ABOUT THIS TASK:
In the records below, find the line containing "12,867 | 15.28 |"; restate it and every later line word for word, through the last.

LISTED ENTRIES:
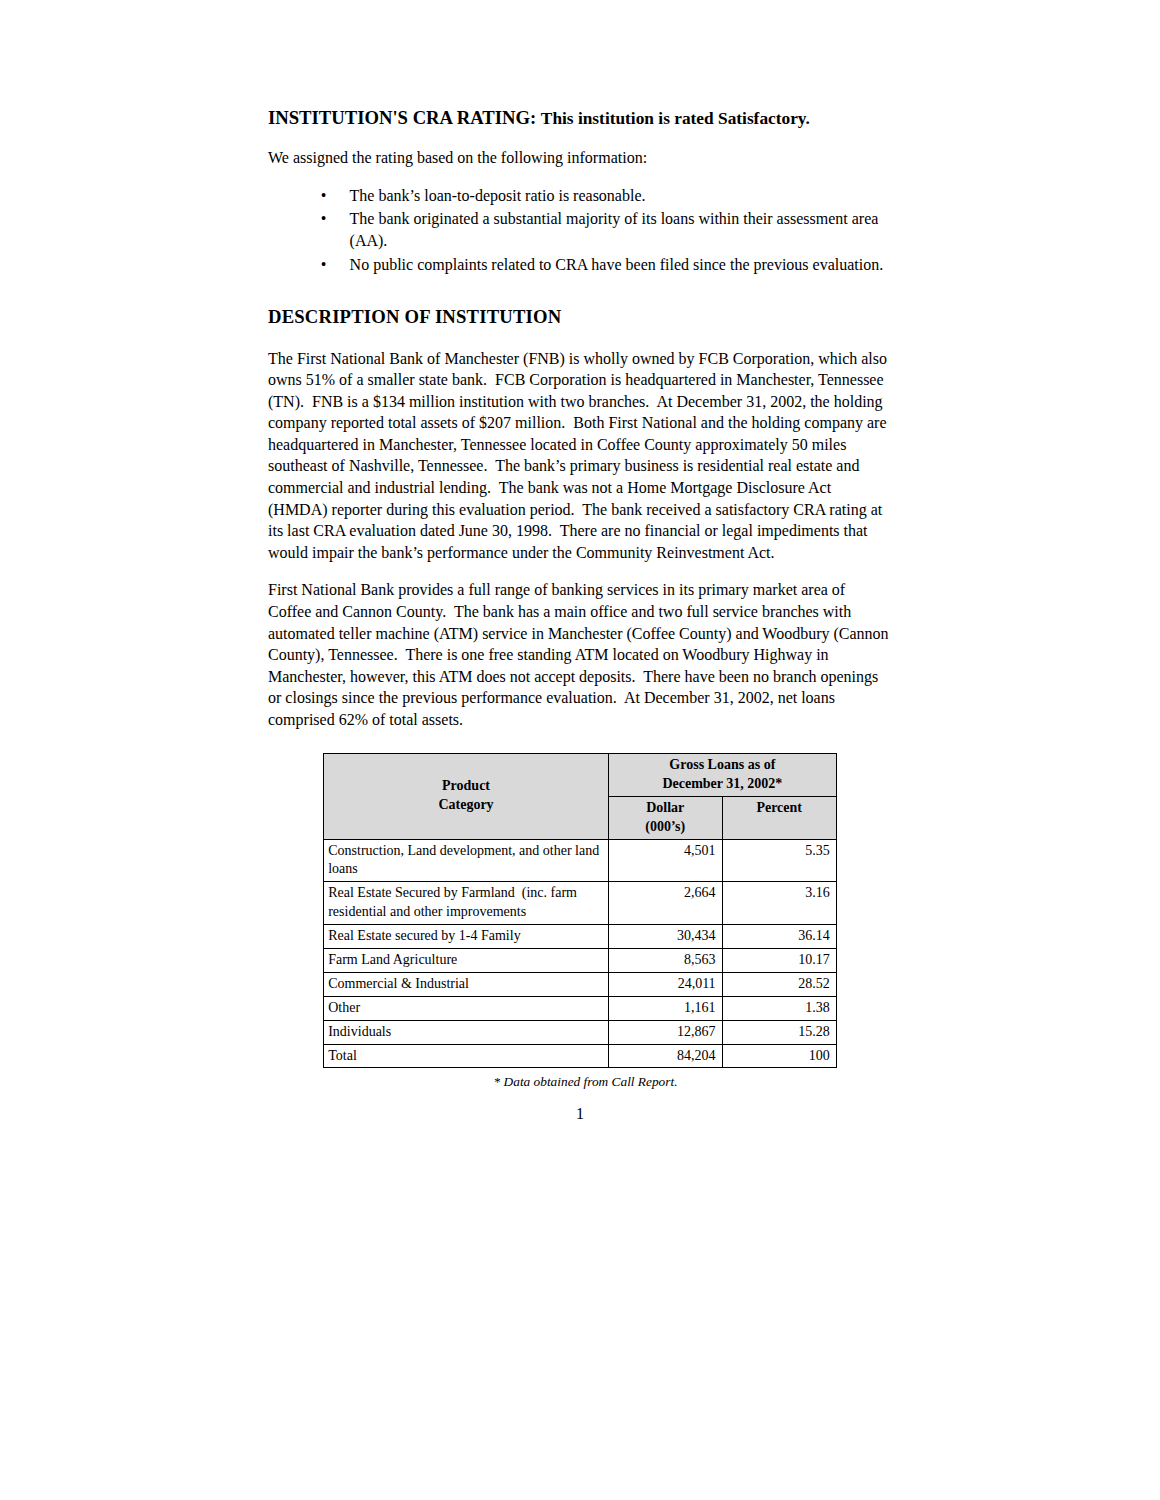INSTITUTION'S CRA RATING: This institution is rated Satisfactory.
We assigned the rating based on the following information:
The bank’s loan-to-deposit ratio is reasonable.
The bank originated a substantial majority of its loans within their assessment area (AA).
No public complaints related to CRA have been filed since the previous evaluation.
DESCRIPTION OF INSTITUTION
The First National Bank of Manchester (FNB) is wholly owned by FCB Corporation, which also owns 51% of a smaller state bank. FCB Corporation is headquartered in Manchester, Tennessee (TN). FNB is a $134 million institution with two branches. At December 31, 2002, the holding company reported total assets of $207 million. Both First National and the holding company are headquartered in Manchester, Tennessee located in Coffee County approximately 50 miles southeast of Nashville, Tennessee. The bank’s primary business is residential real estate and commercial and industrial lending. The bank was not a Home Mortgage Disclosure Act (HMDA) reporter during this evaluation period. The bank received a satisfactory CRA rating at its last CRA evaluation dated June 30, 1998. There are no financial or legal impediments that would impair the bank’s performance under the Community Reinvestment Act.
First National Bank provides a full range of banking services in its primary market area of Coffee and Cannon County. The bank has a main office and two full service branches with automated teller machine (ATM) service in Manchester (Coffee County) and Woodbury (Cannon County), Tennessee. There is one free standing ATM located on Woodbury Highway in Manchester, however, this ATM does not accept deposits. There have been no branch openings or closings since the previous performance evaluation. At December 31, 2002, net loans comprised 62% of total assets.
| Product Category | Gross Loans as of December 31, 2002* |
| --- | --- |
| Dollar (000’s) | Percent |
| Construction, Land development, and other land loans | 4,501 | 5.35 |
| Real Estate Secured by Farmland (inc. farm residential and other improvements | 2,664 | 3.16 |
| Real Estate secured by 1-4 Family | 30,434 | 36.14 |
| Farm Land Agriculture | 8,563 | 10.17 |
| Commercial & Industrial | 24,011 | 28.52 |
| Other | 1,161 | 1.38 |
| Individuals | 12,867 | 15.28 |
| Total | 84,204 | 100 |
* Data obtained from Call Report.
1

RESPONSE FOR THIS EXERCISE:
| Individuals | 12,867 | 15.28 |
| Total | 84,204 | 100 |
* Data obtained from Call Report.
1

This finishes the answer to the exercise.